Мисс Свити | страница 40



Прикрыв за собой дверцу, Саманта присела рядом с ней на корточки, взяла ее за руку и спросила, чем она может ей помочь. И Беверли прерывающимся голосом поведала, что ее бросил муж. Ушел к своей ассистентке. Она, конечно, моложе ее, но главное — беременна по самое некуда. Из чего следует, что их связь длится давно, самое малое — восемь месяцев.

Судя по всему, Беверли расстраивало не то, что муж ей изменял, — подумаешь, велика важность! — а то, что он скрывал от нее свою двойную жизнь. Буквально за три недели до того они скромно — всего около сотни приглашенных — отпраздновали десятилетие супружества. Теперь Беверли мучилась вопросом, как ей сообщить им всем, что герой торжества потребовал у нее развода. И надо ли возвращать им чеки — гости скинулись, чтобы они могли провести на Гавайях второй медовый месяц.

Саманта сжала ее руку и пообещала, что поможет и никому не проболтается. Она терпеливо дождалась, пока Беверли приведет себя в порядок, — той потребовалось не меньше четверти часа, чтобы наложить свежий макияж и вновь обрести презентабельный вид. Вернувшись в зал, Саманта объявила, что ей нездоровится и Беверли, добрая душа, согласилась отвезти ее домой.
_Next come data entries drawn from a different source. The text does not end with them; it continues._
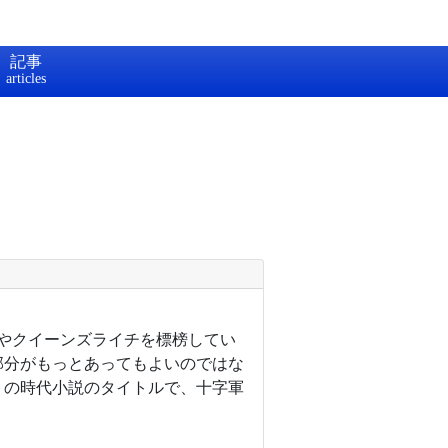
記事
ーやクイーンズライチを標榜してい
部分がもっとあってもよいのではな
トの時代小説のタイトルで、十字軍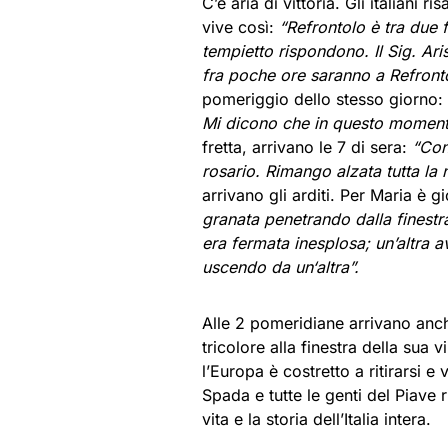
C’è aria di vittoria. Gli italiani
vive così:
“Refrontolo è tra due f
tempietto rispondono. Il Sig. Aris
fra poche ore saranno a Refronto
pomeriggio dello stesso giorno: 
Mi dicono che in questo momento 
fretta, arrivano le 7 di sera:
“Con
rosario. Rimango alzata tutta la n
arrivano gli arditi. Per Maria è g
granata penetrando dalla finestr
era fermata inesplosa; un’altra a
uscendo da un‘altra”.
Alle 2 pomeridiane arrivano anch
tricolore alla finestra della sua 
l’Europa è costretto a ritirarsi e
Spada e tutte le genti del Piave
vita e la storia dell’Italia intera.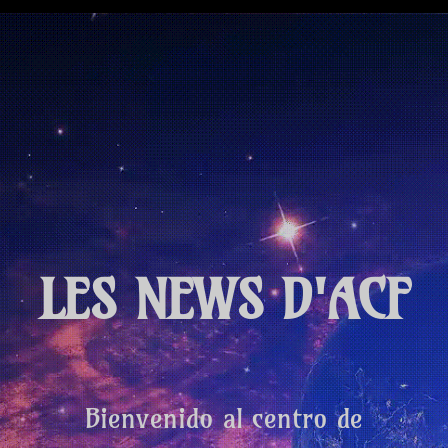
LES NEWS D'ACF
Bienvenido al centro de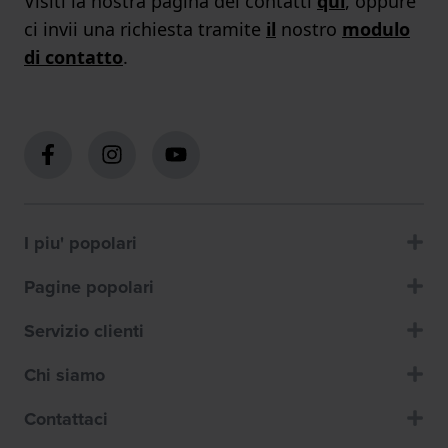
Visiti la nostra pagina dei contatti
qui
, oppure
ci invii una richiesta tramite
il
nostro
modulo
di contatto
.
I piu' popolari
Pagine popolari
Servizio clienti
Chi siamo
Contattaci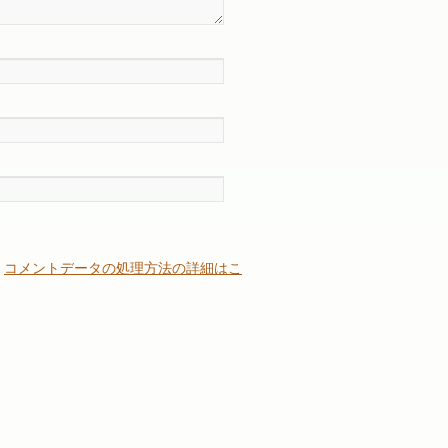
。
コメントデータの処理方法の詳細はこ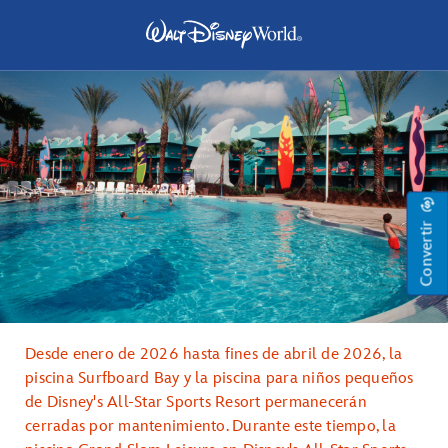
Convertir
Desde enero de 2026 hasta fines de abril de 2026, la
piscina Surfboard Bay y la piscina para niños pequeños
de Disney's All-Star Sports Resort permanecerán
cerradas por mantenimiento. Durante este tiempo, la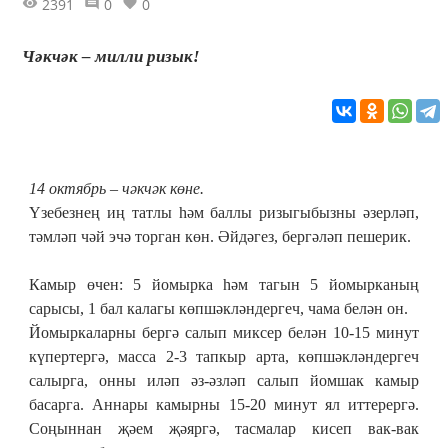
2391
0
0
Чәкчәк – милли ризык!
14 октябрь – чәкчәк көне.
Үзебезнең иң татлы һәм баллы ризыгыбызны әзерләп,
тәмләп чәй эчә торган көн. Әйдәгез, бергәләп пешерик.
Камыр өчен: 5 йомырка һәм тагын 5 йомырканың
сарысы, 1 бал калагы көпшәкләндергеч, чама белән он.
Йомыркаларны бергә салып миксер белән 10-15 минут
күпертергә, масса 2-3 тапкыр арта, көпшәкләндергеч
салырга, онны иләп әз-әзләп салып йомшак камыр
басарга. Аннары камырны 15-20 минут ял иттерергә.
Соңыннан җәем җәяргә, тасмалар кисеп вак-вак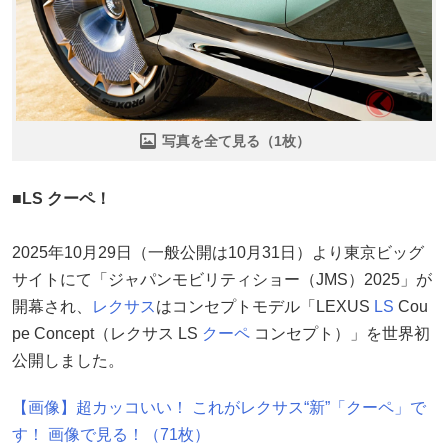
写真を全て見る（1枚）
■LS クーペ！
2025年10月29日（一般公開は10月31日）より東京ビッグ
サイトにて「ジャパンモビリティショー（JMS）2025」が
開幕され、
レクサス
はコンセプトモデル「LEXUS
LS
Cou
pe Concept（レクサス LS
クーペ
コンセプト）」を世界初
公開しました。
【画像】超カッコいい！ これがレクサス“新”「クーペ」で
す！ 画像で見る！（71枚）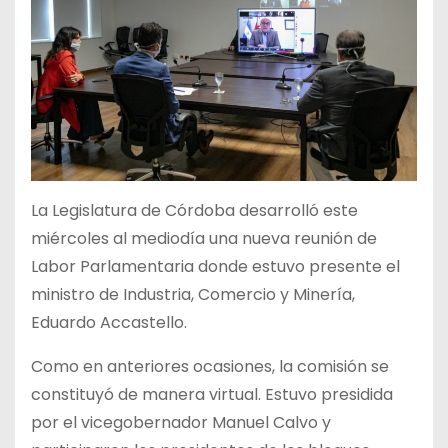
La Legislatura de Córdoba desarrolló este
miércoles al mediodía una nueva reunión de
Labor Parlamentaria donde estuvo presente el
ministro de Industria, Comercio y Minería,
Eduardo Accastello.
Como en anteriores ocasiones, la comisión se
constituyó de manera virtual. Estuvo presidida
por el vicegobernador Manuel Calvo y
Полгода спустя бывший муж Беверли вступил во второй брак. Беверли добилась приличных алиментов, денежной суммы в размере половины стоимости проданного дома и права воспитывать сына Уильяма. Теперь она жила в роскошной квартире неподалеку от работы, а Уильяма отдала в одну из лучших лондонских частных школ — разумеется, все расходы на обучение, включая приобретение школьной формы, нес отец мальчика.

Саманта была в курсе всех этих постматримониальных перипетий — Беверли звонила ей примерно каждые два часа: чтобы спросить совета, рассказать очередную гадость про бывшего мужа или просто пожаловаться на плохое настроение. Если приступ тоски накатывал на нее среди ночи, то в час, то в два, она звонила Саманте. И та выслушивала ее рыдания, не смея повесить трубку.

К счастью, в то время Саманте не надо было рано вставать по утрам. Она только что потеряла одну работу и никак не могла найти другую. Мир наемного труда — во всяком случае, мир частных компаний, — представлял для нее полнейшую загадку. С тех пор как она поступила в университет, мечтая стать психологом, она его практически и не покидала.

Диссертацию она, как порядочная, защитила в двадцать шесть лет. Ее работа была замечена, и научный руководитель предложил ей, пока временно, место на кафедре. И она осталась в тех же стенах, разве что сменив статус студентки на статус преподавателя. Ей поручили курировать первокурсников, нуждавшихся в опеке, что ее вполне устраивало, поскольку ей не приходилось обращаться больше чем к полутора десятку человек одновременно. Читать лекцию перед переполненным амфитеатром — нет, на это она была неспособна. Научный руководитель настаивал, чтобы она публиковала статьи в специализированных журналах, и она подчинялась, но крайне неохотно, опасаясь, как бы ее не вызвали выступать на каком-нибудь семинаре. Она категорически отказывалась от участия в любом из них, даже в роли простой слушательницы, если они проходили не в Лондоне.